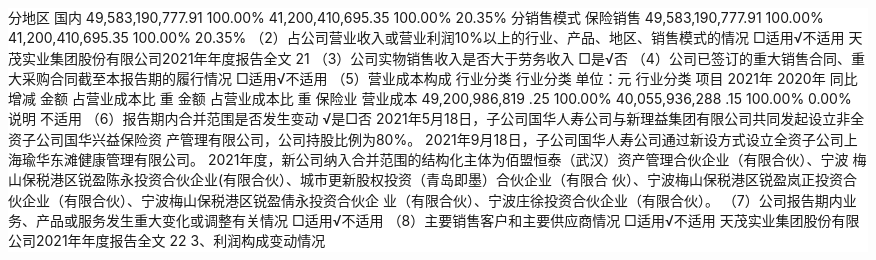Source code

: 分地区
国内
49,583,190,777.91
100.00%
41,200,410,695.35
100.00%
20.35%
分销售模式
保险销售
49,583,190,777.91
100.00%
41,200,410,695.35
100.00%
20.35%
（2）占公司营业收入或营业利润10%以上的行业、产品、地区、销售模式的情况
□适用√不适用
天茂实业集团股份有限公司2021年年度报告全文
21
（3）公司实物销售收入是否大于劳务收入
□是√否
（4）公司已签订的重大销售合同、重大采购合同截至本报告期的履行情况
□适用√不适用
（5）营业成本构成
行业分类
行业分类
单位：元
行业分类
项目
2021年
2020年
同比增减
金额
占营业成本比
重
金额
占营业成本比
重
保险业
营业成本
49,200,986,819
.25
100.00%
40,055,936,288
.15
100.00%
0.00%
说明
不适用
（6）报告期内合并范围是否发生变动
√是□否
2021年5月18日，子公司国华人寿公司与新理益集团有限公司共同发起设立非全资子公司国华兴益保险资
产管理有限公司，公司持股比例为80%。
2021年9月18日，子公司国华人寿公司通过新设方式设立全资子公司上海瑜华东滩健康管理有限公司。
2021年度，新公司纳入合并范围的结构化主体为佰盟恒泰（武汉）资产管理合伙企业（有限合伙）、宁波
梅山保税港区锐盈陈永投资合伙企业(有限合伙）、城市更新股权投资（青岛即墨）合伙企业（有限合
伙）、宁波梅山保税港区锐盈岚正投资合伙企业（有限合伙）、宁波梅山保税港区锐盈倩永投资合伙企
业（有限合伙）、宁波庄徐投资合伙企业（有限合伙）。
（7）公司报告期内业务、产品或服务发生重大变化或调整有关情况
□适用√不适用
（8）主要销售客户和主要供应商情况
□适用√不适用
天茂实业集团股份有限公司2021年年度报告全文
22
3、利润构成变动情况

#####

## YOUR OBJECTIVE
Without the pictures, print the records in full, exactly as they appear.

## TASK RESULT
Source code

: 分地区
国内
49,583,190,777.91
100.00%
41,200,410,695.35
100.00%
20.35%
分销售模式
保险销售
49,583,190,777.91
100.00%
41,200,410,695.35
100.00%
20.35%
（2）占公司营业收入或营业利润10%以上的行业、产品、地区、销售模式的情况
□适用√不适用
天茂实业集团股份有限公司2021年年度报告全文
21
（3）公司实物销售收入是否大于劳务收入
□是√否
（4）公司已签订的重大销售合同、重大采购合同截至本报告期的履行情况
□适用√不适用
（5）营业成本构成
行业分类
行业分类
单位：元
行业分类
项目
2021年
2020年
同比增减
金额
占营业成本比
重
金额
占营业成本比
重
保险业
营业成本
49,200,986,819
.25
100.00%
40,055,936,288
.15
100.00%
0.00%
说明
不适用
（6）报告期内合并范围是否发生变动
√是□否
2021年5月18日，子公司国华人寿公司与新理益集团有限公司共同发起设立非全资子公司国华兴益保险资
产管理有限公司，公司持股比例为80%。
2021年9月18日，子公司国华人寿公司通过新设方式设立全资子公司上海瑜华东滩健康管理有限公司。
2021年度，新公司纳入合并范围的结构化主体为佰盟恒泰（武汉）资产管理合伙企业（有限合伙）、宁波
梅山保税港区锐盈陈永投资合伙企业(有限合伙）、城市更新股权投资（青岛即墨）合伙企业（有限合
伙）、宁波梅山保税港区锐盈岚正投资合伙企业（有限合伙）、宁波梅山保税港区锐盈倩永投资合伙企
业（有限合伙）、宁波庄徐投资合伙企业（有限合伙）。
（7）公司报告期内业务、产品或服务发生重大变化或调整有关情况
□适用√不适用
（8）主要销售客户和主要供应商情况
□适用√不适用
天茂实业集团股份有限公司2021年年度报告全文
22
3、利润构成变动情况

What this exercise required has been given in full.